Susan Wojcicki, Chief Executive Officer of YouTube penned an op-ed for Fortune about the controversial Google Anti-Diversity Memo. She defended the Google’s decision that is the parent company of YouTube, to fire engineer James Damore. Wojcicki shared her opinion over this hot topic with Fortune.
Talking to a digital tabloid Susan told that it was her daughter who raised the question on fewer women employed in tech and leadership arena. That question has weighed heavily on Susan throughout her career in the field of technology. According to Susan, she feels lucky to have worked at a company where she has received a lot of support from leaders like Sergey Brin, Larry Page, Eric Schmidt, and Jonathan Rosenberg to mentors like Bill Campbell.
Though Susan has been at the helm of things at YouTube, she has often faced the slights. Her credentials and commitments have time and again been under the scanner at one of the largest companies in the tech world. Not only has she been left out of key events and social gatherings while her leadership is constantly challenged by external leaders giving favors or importance to junior male colleagues working under her. She still feels the pain every time her comments and views are overlooked in favor of what the men in the company have to say.
Upon seeing the memo released by last week by the company, Susan once again revisited the same pain she and other women in the company have felt. The first thought that came to her mind was the women who were working at the various departments at Google. It was all about them facing a very public debate on their work credentials sparked by their own fellow workers. Susan was all about worried on the already implicit biases that haunt the tech and leadership in the global industry. Not to anyone’s surprise, Susan has been quite vocal about her views on this in the past as well.

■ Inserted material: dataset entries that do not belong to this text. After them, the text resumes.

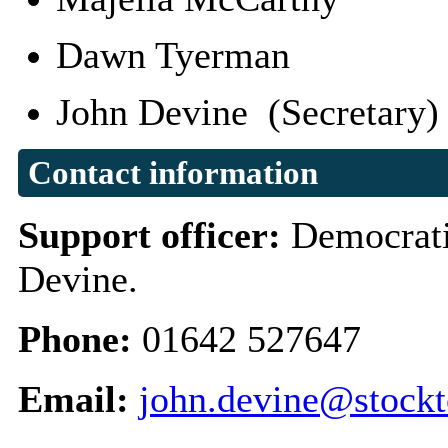
Dawn Tyerman
John Devine (Secretary
Contact information
Support officer:
Democrati
Devine.
Phone:
01642 527647
Email:
john.devine@stockt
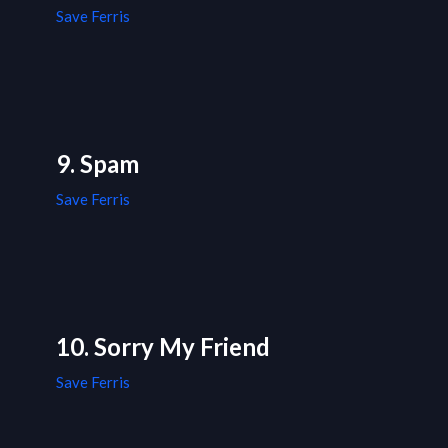
Save Ferris
9. Spam
Save Ferris
10. Sorry My Friend
Save Ferris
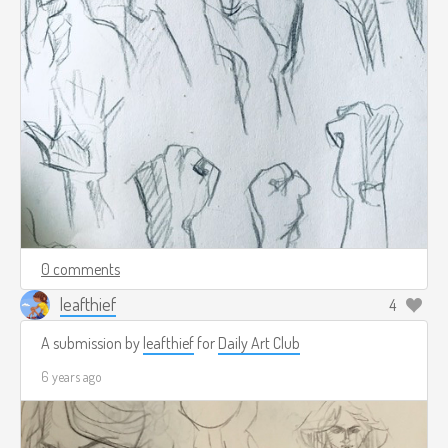
0 comments
leafthief
4
A submission by
leafthief
for
Daily Art Club
6 years ago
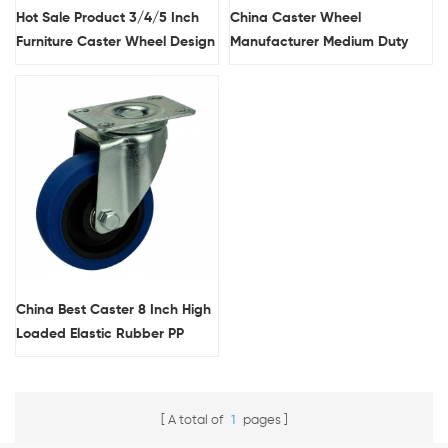
Hot Sale Product 3/4/5 Inch
China Caster Wheel
Furniture Caster Wheel Design
Manufacturer Medium Duty
Double Ball Race Swivel Head
3/4/5 Inch PU Roller Bearing
Medium Duty TPR Casters
Fancy Furniture Casters
China Best Caster 8 Inch High
Loaded Elastic Rubber PP
Core Blue Wheel Standard
Industrial Casters
A total of
1
pages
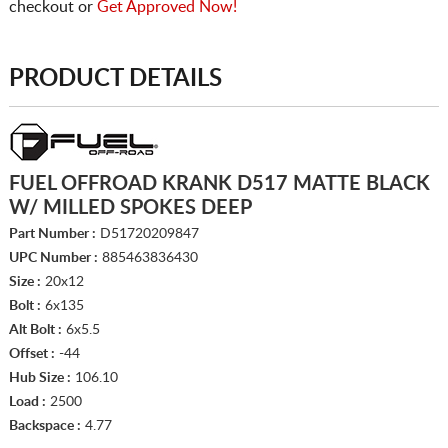
checkout or
Get Approved Now!
PRODUCT DETAILS
FUEL OFFROAD KRANK D517 MATTE BLACK
W/ MILLED SPOKES DEEP
Part Number :
D51720209847
UPC Number :
885463836430
Size :
20x12
Bolt :
6x135
Alt Bolt :
6x5.5
Offset :
-44
Hub Size :
106.10
Load :
2500
Backspace :
4.77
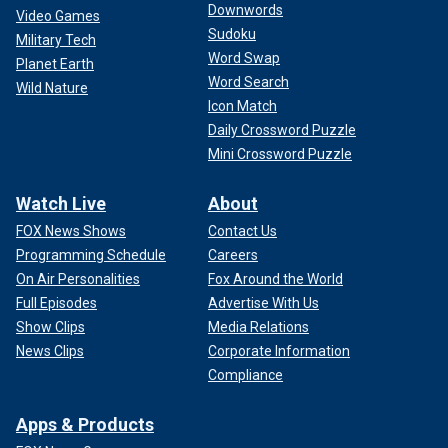
Downwords
Video Games
Sudoku
Military Tech
Word Swap
Planet Earth
Word Search
Wild Nature
Icon Match
Daily Crossword Puzzle
Mini Crossword Puzzle
Watch Live
About
FOX News Shows
Contact Us
Programming Schedule
Careers
On Air Personalities
Fox Around the World
Full Episodes
Advertise With Us
Show Clips
Media Relations
News Clips
Corporate Information
Compliance
Apps & Products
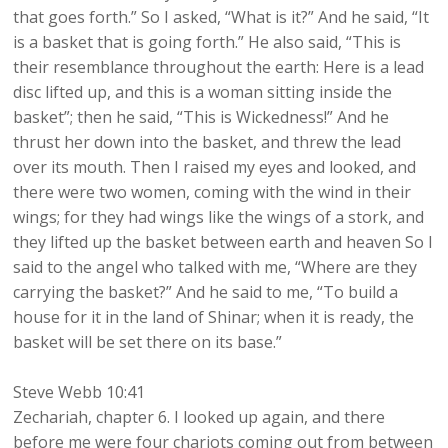
that goes forth.” So I asked, “What is it?” And he said, “It
is a basket that is going forth.” He also said, “This is
their resemblance throughout the earth: Here is a lead
disc lifted up, and this is a woman sitting inside the
basket”; then he said, “This is Wickedness!” And he
thrust her down into the basket, and threw the lead
over its mouth. Then I raised my eyes and looked, and
there were two women, coming with the wind in their
wings; for they had wings like the wings of a stork, and
they lifted up the basket between earth and heaven So I
said to the angel who talked with me, “Where are they
carrying the basket?” And he said to me, “To build a
house for it in the land of Shinar; when it is ready, the
basket will be set there on its base.”
Steve Webb 10:41
Zechariah, chapter 6. I looked up again, and there
before me were four chariots coming out from between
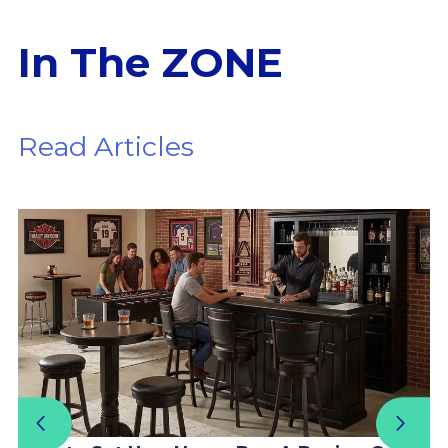
In The ZONE
Read Articles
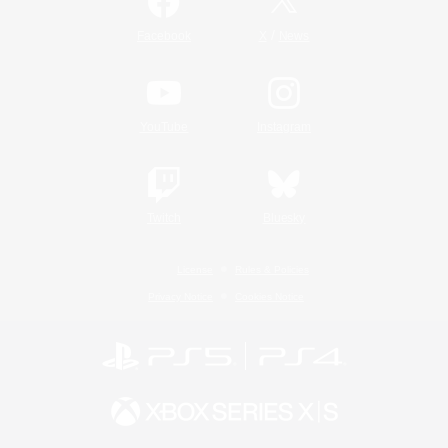
/
Facebook
X
News
YouTube
Instagram
Twitch
Bluesky
License
Rules & Policies
Privacy Notice
Cookies Notice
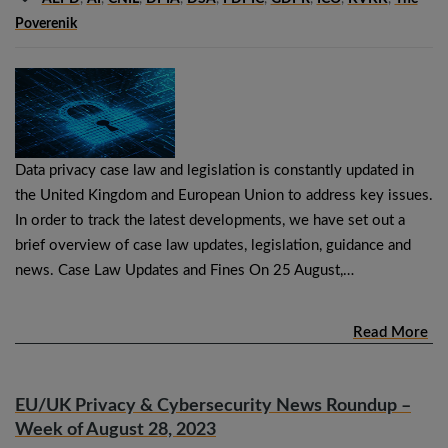
Poverenik
Data privacy case law and legislation is constantly updated in
the United Kingdom and European Union to address key issues.
In order to track the latest developments, we have set out a
brief overview of case law updates, legislation, guidance and
news. Case Law Updates and Fines On 25 August,…
Read More
EU/UK Privacy & Cybersecurity News Roundup –
Week of August 28, 2023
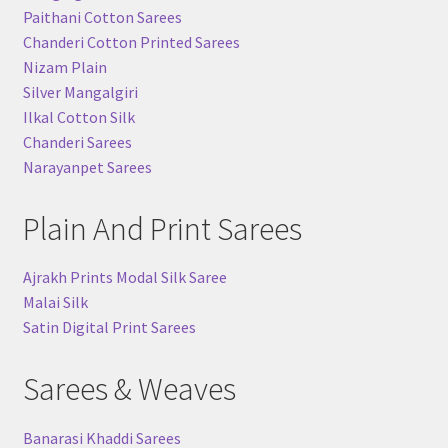
Paithani Cotton Sarees
Chanderi Cotton Printed Sarees
Nizam Plain
Silver Mangalgiri
Ilkal Cotton Silk
Chanderi Sarees
Narayanpet Sarees
Plain And Print Sarees
Ajrakh Prints Modal Silk Saree
Malai Silk
Satin Digital Print Sarees
Sarees & Weaves
Banarasi Khaddi Sarees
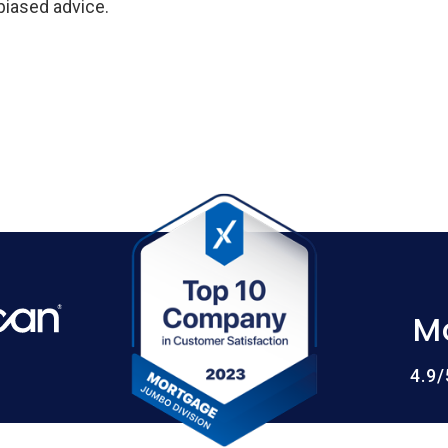
biased advice.
M
4.9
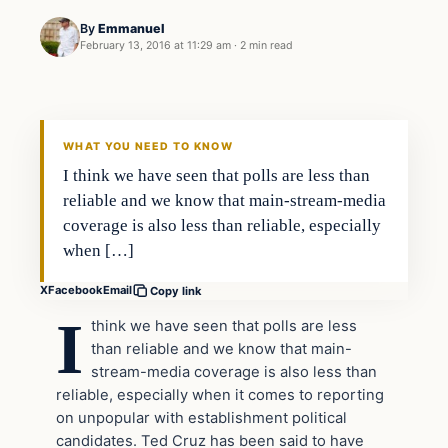
By
Emmanuel
February 13, 2016 at 11:29 am
·
2 min read
WHAT YOU NEED TO KNOW
I think we have seen that polls are less than
reliable and we know that main-stream-media
coverage is also less than reliable, especially
when […]
X
Facebook
Email
Copy link
I
think we have seen that polls are less
than reliable and we know that main-
stream-media coverage is also less than
reliable, especially when it comes to reporting
on unpopular with establishment political
candidates. Ted Cruz has been said to have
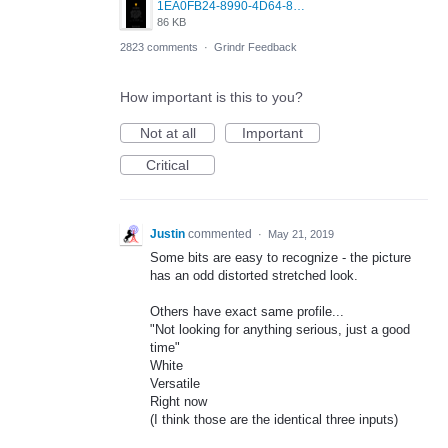
1EA0FB24-8990-4D64-8303-37BCCDA597EE.png
86 KB
2823 comments
·
Grindr Feedback
How important is this to you?
Not at all
Important
Critical
Justin
commented
·
May 21, 2019
Some bits are easy to recognize - the picture
has an odd distorted stretched look.
Others have exact same profile...
"Not looking for anything serious, just a good
time"
White
Versatile
Right now
(I think those are the identical three inputs)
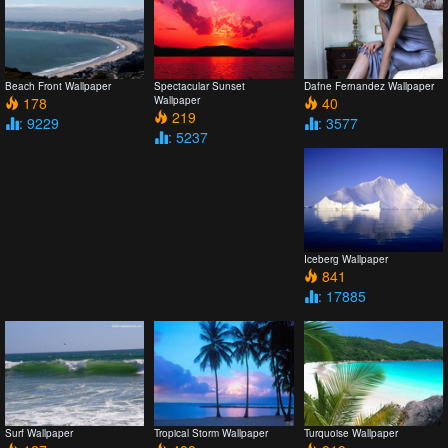
Beach Front Wallpaper
Spectacular Sunset
Dafne Fernandez Wallpaper
178
Wallpaper
40
219
: 9229
: 3577
: 5237
Iceberg Wallpaper
841
: 17885
Surf Wallpaper
Tropical Storm Wallpaper
Turquoise Wallpaper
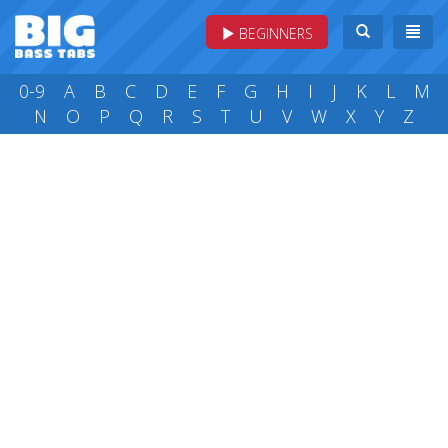
BEGINNERS
0-9
A
B
C
D
E
F
G
H
I
J
K
L
M
N
O
P
Q
R
S
T
U
V
W
X
Y
Z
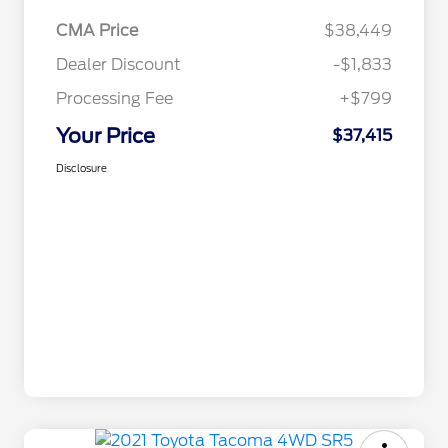
CMA Price
$38,449
Dealer Discount
-$1,833
Processing Fee
+$799
Your Price
$37,415
Disclosure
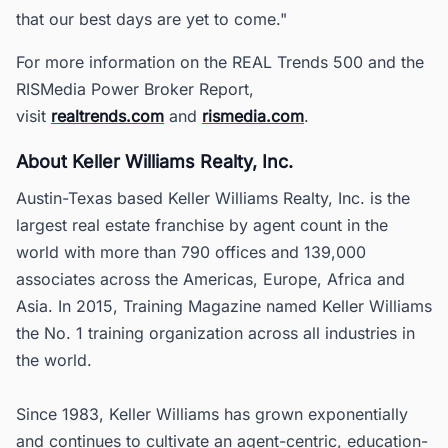
that our best days are yet to come."
For more information on the REAL Trends 500 and the
RISMedia Power Broker Report,
visit
realtrends.com
and
rismedia.com
.
About Keller Williams Realty, Inc.
Austin-Texas based Keller Williams Realty, Inc. is the
largest real estate franchise by agent count in the
world with more than 790 offices and 139,000
associates across the Americas, Europe, Africa and
Asia. In 2015, Training Magazine named Keller Williams
the No. 1 training organization across all industries in
the world.
Since 1983, Keller Williams has grown exponentially
and continues to cultivate an agent-centric, education-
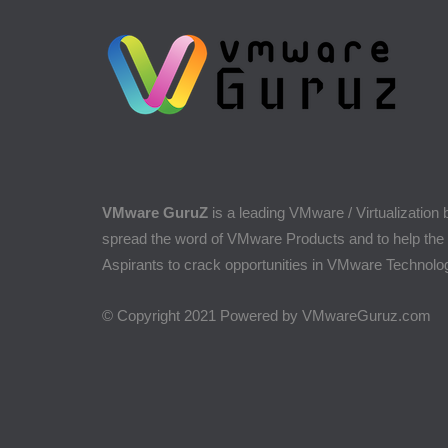
VMware GuruZ
is a leading VMware / Virtualization 
spread the word of VMware Products and to help the
Aspirants to crack opportunities in VMware Technolo
© Copyright 2021 Powered by VMwareGuruz.com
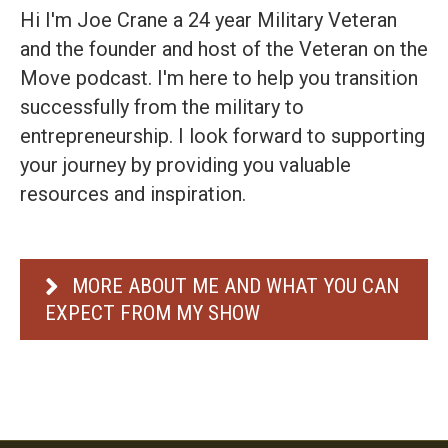
Hi I'm Joe Crane a 24 year Military Veteran
and the founder and host of the Veteran on the
Move podcast. I'm here to help you transition
successfully from the military to
entrepreneurship. I look forward to supporting
your journey by providing you valuable
resources and inspiration.
MORE ABOUT ME AND WHAT YOU CAN
EXPECT FROM MY SHOW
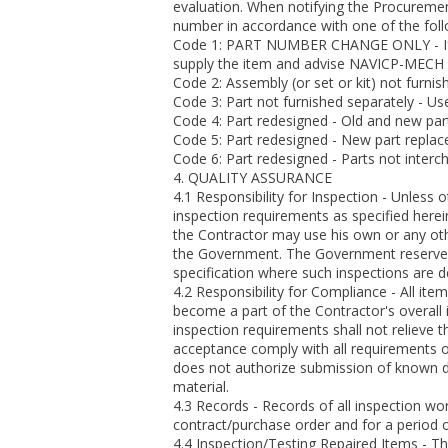
evaluation. When notifying the Procurement
number in accordance with one of the fol
Code 1: PART NUMBER CHANGE ONLY - If the
supply the item and advise NAVICP-MECH 
Code 2: Assembly (or set or kit) not furnish
Code 3: Part not furnished separately - Us
Code 4: Part redesigned - Old and new par
Code 5: Part redesigned - New part replace
Code 6: Part redesigned - Parts not interc
4. QUALITY ASSURANCE
4.1 Responsibility for Inspection - Unless 
inspection requirements as specified herei
the Contractor may use his own or any othe
the Government. The Government reserves t
specification where such inspections are 
4.2 Responsibility for Compliance - All ite
become a part of the Contractor's overall
inspection requirements shall not relieve t
acceptance comply with all requirements o
does not authorize submission of known de
material.
4.3 Records - Records of all inspection w
contract/purchase order and for a period of
4.4 Inspection/Testing Repaired Items - Th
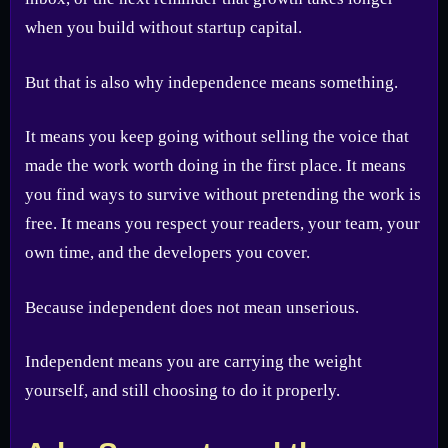
when you build without startup capital.
But that is also why independence means something.
It means you keep going without selling the voice that
made the work worth doing in the first place. It means
you find ways to survive without pretending the work is
free. It means you respect your readers, your team, your
own time, and the developers you cover.
Because independent does not mean unserious.
Independent means you are carrying the weight
yourself, and still choosing to do it properly.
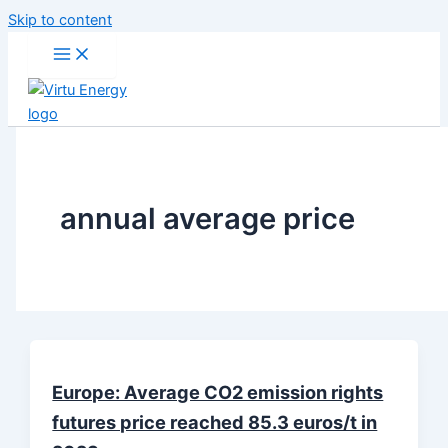
Skip to content
annual average price
Europe: Average CO2 emission rights
futures price reached 85.3 euros/t in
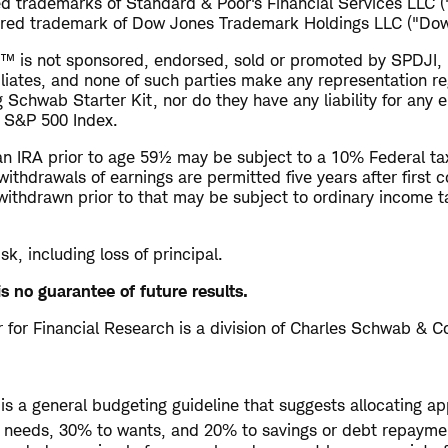
d trademarks of Standard & Poor's Financial Services LLC 
ered trademark of Dow Jones Trademark Holdings LLC ("Dow
™ is not sponsored, endorsed, sold or promoted by SPDJI,
filiates, and none of such parties make any representation r
g Schwab Starter Kit, nor do they have any liability for any e
e S&P 500 Index.
n IRA prior to age 59½ may be subject to a 10% Federal tax
withdrawals of earnings are permitted five years after first c
withdrawn prior to that may be subject to ordinary income 
isk, including loss of principal.
s no guarantee of future results.
for Financial Research is a division of Charles Schwab & Co
is a general budgeting guideline that suggests allocating a
o needs, 30% to wants, and 20% to savings or debt repayme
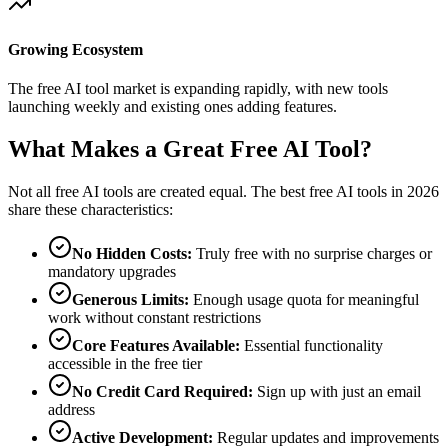
Growing Ecosystem
The free AI tool market is expanding rapidly, with new tools
launching weekly and existing ones adding features.
What Makes a Great Free AI Tool?
Not all free AI tools are created equal. The best free AI tools in 2026
share these characteristics:
No Hidden Costs:
Truly free with no surprise charges or
mandatory upgrades
Generous Limits:
Enough usage quota for meaningful
work without constant restrictions
Core Features Available:
Essential functionality
accessible in the free tier
No Credit Card Required:
Sign up with just an email
address
Active Development:
Regular updates and improvements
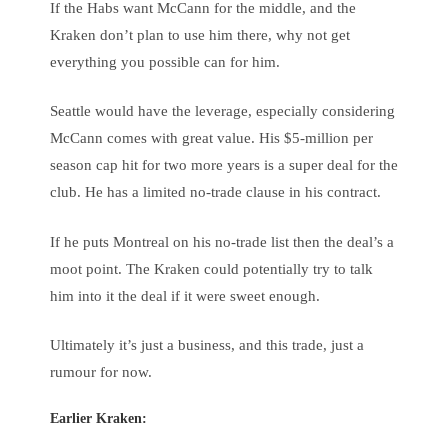
If the Habs want McCann for the middle, and the
Kraken don’t plan to use him there, why not get
everything you possible can for him.
Seattle would have the leverage, especially considering
McCann comes with great value. His $5-million per
season cap hit for two more years is a super deal for the
club. He has a limited no-trade clause in his contract.
If he puts Montreal on his no-trade list then the deal’s a
moot point. The Kraken could potentially try to talk
him into it the deal if it were sweet enough.
Ultimately it’s just a business, and this trade, just a
rumour for now.
Earlier Kraken:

Susan believes it is this gender gap that persists in the tech industry that discourages women who aspire to study computer science. Susan feels the brunt of this gap as the situation has not improved but has only shifted to a new generation. The new memo has been defended by many in the company as an issue of free speech. Though Google for long has held the image of a company that allows its employees voice, publish and tweet their views, yet an action that subjects women to a hostile environment based on their gender is completely not acceptable.
Indicating to biological groups like Black, Hispanic, or LGBTQ employees, Susan said that what if the word “women” in the memo was replaced with something else. She doesn’t want to compare anyone but points to the fact that discrimination can take different forms and none are good for the society.